--- Start Page extract ---
This is not to say that Black Masses wherein the Devil was invoked and worshipped did not occur throughout history, it was just that it was almost exclusively members of a bored and rebellious aristocracy who conducted them. And in no country did this ring truer than in the aforementioned France.

One of the most horrific Satanists of all time was the French Baron, Gilles de Rais, a 15th century child murderer who was said to have slaughtered over 140 children to serve as sacrifices for the Black Masses that he conducted in the cellar of his castle. Gilles de Rais was also said to drink the blood and to eat the flesh of his victims. He was captured, tried, and eventually executed in 1440.

The prevalence of both clergy and aristocracy becoming enamored with devil worship and the Black Mass seemed to reach an apex during the 15th through 17th centuries in France with a growing record of alleged satanic activity.

In 1500, the cathedral chapter of Cambrai conducted a series of Black Masses in open opposition to their Bishop with whom they were at odds. However, these Black Masses were more a form of rebellion against the established church than any true Devil worship.

An excommunicated priest, one Gentien le Clerc, tried for Devil worship in Orleans, France in 1614-1615 confessed to taking part in a Black Mass after which the participants imbibed large amounts of alcohol and participated in a lewd sexual orgy (again, sounds fun!).

In 1647 the nuns of Louviers claimed that their chaplains were engaged in Devil worship and that they themselves had been possessed by demons and forced to participate naked in satanic masses wherein the host was trampled underfoot and the cross defiled by bodily fluids or by insertion into the nuns' vaginas.

The aristocracy became particularly active in Satanic shenanigans under the reign of King Louis XIV who it was said was rather lenient when it came to his courtesans dabbling in the occult. The chief organizer of occult activity within the French aristocracy at this time was one Catherine Deshayes, who was known as "La Voisin". Deshayes was a French Sorceress who practiced fortune telling and sold potions. She was able to gain the allegiance of several prominent French society woman as well as rebellious members of the French clergy including the Abbè Etienne Guiborg.
--- End Page extract ---
* Work to be completed
Duplicate word for word the stretch from "In 1500, the" through "the nuns' vaginas." in the Black Mass history passage.
--- Start Extracted records ---
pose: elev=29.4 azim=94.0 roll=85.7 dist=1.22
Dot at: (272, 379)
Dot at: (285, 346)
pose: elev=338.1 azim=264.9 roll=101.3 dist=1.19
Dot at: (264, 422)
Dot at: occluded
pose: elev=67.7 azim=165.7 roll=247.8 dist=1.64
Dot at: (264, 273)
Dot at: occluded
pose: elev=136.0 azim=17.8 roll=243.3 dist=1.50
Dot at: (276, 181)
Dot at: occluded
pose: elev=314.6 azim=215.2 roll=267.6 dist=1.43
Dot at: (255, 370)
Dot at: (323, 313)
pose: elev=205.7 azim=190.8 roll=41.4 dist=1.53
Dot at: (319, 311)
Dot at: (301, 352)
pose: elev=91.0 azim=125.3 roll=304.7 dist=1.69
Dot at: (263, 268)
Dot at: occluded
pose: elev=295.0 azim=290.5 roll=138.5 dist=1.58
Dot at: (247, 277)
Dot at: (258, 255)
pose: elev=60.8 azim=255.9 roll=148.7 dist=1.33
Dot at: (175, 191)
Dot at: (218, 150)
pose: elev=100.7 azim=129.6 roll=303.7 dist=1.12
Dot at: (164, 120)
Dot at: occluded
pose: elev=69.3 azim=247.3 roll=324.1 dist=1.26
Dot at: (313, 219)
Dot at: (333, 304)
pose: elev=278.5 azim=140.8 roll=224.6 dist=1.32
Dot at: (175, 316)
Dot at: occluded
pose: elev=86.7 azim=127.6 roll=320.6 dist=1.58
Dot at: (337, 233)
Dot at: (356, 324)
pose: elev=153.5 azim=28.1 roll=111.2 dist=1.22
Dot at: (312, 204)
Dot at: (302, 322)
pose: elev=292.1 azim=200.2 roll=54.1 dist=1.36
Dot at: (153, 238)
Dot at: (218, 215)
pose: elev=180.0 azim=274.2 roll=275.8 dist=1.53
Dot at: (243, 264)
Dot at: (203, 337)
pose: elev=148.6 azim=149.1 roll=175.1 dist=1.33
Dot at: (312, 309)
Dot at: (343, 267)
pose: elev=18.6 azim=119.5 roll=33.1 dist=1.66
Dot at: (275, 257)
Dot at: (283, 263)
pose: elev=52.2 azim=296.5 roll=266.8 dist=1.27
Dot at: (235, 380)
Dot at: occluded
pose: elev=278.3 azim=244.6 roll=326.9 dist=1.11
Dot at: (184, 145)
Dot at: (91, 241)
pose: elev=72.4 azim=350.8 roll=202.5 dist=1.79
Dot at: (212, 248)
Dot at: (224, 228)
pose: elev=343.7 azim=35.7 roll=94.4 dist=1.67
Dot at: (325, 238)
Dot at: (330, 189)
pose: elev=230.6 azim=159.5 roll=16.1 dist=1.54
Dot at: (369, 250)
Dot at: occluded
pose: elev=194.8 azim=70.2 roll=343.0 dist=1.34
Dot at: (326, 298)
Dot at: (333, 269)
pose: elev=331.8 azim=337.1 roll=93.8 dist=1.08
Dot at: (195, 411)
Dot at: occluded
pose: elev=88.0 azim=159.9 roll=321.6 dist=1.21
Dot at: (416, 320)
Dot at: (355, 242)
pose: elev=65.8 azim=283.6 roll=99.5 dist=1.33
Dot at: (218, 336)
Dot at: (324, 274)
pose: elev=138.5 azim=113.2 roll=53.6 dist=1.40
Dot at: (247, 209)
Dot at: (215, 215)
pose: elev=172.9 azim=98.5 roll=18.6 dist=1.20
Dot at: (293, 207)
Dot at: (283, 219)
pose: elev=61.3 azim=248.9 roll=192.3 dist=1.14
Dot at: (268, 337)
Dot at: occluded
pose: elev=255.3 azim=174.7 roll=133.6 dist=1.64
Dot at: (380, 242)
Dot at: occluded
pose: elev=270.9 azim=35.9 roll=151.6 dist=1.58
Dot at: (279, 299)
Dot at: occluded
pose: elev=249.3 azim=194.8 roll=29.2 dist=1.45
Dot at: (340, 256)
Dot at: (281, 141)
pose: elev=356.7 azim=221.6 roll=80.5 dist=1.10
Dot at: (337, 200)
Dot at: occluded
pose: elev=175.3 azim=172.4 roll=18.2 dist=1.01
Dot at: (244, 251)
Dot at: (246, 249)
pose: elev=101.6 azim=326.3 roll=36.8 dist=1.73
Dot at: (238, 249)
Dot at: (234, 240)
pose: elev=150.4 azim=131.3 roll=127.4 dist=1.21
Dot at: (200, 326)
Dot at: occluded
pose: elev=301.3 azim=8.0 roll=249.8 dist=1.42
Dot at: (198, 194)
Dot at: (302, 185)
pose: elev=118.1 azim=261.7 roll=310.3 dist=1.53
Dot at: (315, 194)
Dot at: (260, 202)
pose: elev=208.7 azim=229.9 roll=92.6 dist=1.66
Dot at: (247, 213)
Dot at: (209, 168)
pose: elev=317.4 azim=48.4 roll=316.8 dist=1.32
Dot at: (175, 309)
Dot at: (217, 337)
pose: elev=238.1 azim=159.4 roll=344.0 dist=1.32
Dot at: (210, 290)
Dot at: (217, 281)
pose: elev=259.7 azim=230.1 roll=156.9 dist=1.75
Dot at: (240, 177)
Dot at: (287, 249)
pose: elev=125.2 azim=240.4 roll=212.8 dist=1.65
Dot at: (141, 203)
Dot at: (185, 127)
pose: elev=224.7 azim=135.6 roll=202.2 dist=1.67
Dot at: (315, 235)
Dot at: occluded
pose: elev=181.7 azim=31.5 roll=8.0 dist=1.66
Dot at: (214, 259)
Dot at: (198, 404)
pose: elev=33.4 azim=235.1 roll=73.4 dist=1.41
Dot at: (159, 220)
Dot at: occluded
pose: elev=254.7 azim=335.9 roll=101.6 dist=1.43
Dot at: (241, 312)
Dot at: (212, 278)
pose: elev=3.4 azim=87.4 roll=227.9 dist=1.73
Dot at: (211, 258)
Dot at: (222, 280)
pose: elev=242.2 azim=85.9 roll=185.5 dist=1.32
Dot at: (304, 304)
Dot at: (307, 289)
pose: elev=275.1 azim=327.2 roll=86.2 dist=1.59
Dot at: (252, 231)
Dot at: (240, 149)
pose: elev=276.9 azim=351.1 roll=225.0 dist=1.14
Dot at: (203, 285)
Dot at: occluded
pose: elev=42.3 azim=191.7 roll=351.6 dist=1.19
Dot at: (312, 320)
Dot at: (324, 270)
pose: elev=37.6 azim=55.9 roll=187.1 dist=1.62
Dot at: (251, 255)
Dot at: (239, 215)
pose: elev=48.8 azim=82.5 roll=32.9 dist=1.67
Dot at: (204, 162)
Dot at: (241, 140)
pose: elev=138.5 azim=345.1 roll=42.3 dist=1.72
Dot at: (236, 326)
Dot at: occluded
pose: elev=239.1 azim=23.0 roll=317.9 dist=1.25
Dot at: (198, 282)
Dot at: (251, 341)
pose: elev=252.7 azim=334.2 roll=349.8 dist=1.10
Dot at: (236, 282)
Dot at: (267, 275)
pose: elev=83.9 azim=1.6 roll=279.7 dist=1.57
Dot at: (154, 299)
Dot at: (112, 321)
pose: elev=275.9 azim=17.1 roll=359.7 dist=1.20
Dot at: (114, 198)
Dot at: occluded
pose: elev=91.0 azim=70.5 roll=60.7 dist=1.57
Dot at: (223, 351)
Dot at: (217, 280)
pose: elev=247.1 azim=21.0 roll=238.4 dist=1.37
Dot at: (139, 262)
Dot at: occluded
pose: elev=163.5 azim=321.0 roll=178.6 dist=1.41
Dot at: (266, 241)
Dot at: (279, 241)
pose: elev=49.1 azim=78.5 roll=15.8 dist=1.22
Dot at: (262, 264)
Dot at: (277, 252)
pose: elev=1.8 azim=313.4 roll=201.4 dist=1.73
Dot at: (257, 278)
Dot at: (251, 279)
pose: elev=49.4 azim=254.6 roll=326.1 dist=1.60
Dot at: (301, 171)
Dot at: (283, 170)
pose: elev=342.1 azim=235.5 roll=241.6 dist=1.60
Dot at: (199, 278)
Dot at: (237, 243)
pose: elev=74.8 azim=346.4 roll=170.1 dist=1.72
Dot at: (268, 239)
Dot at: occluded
--- End Extracted records ---
* The completed task
In 1500, the cathedral chapter of Cambrai conducted a series of Black Masses in open opposition to their Bishop with whom they were at odds. However, these Black Masses were more a form of rebellion against the established church than any true Devil worship.

An excommunicated priest, one Gentien le Clerc, tried for Devil worship in Orleans, France in 1614-1615 confessed to taking part in a Black Mass after which the participants imbibed large amounts of alcohol and participated in a lewd sexual orgy (again, sounds fun!).

In 1647 the nuns of Louviers claimed that their chaplains were engaged in Devil worship and that they themselves had been possessed by demons and forced to participate naked in satanic masses wherein the host was trampled underfoot and the cross defiled by bodily fluids or by insertion into the nuns' vaginas.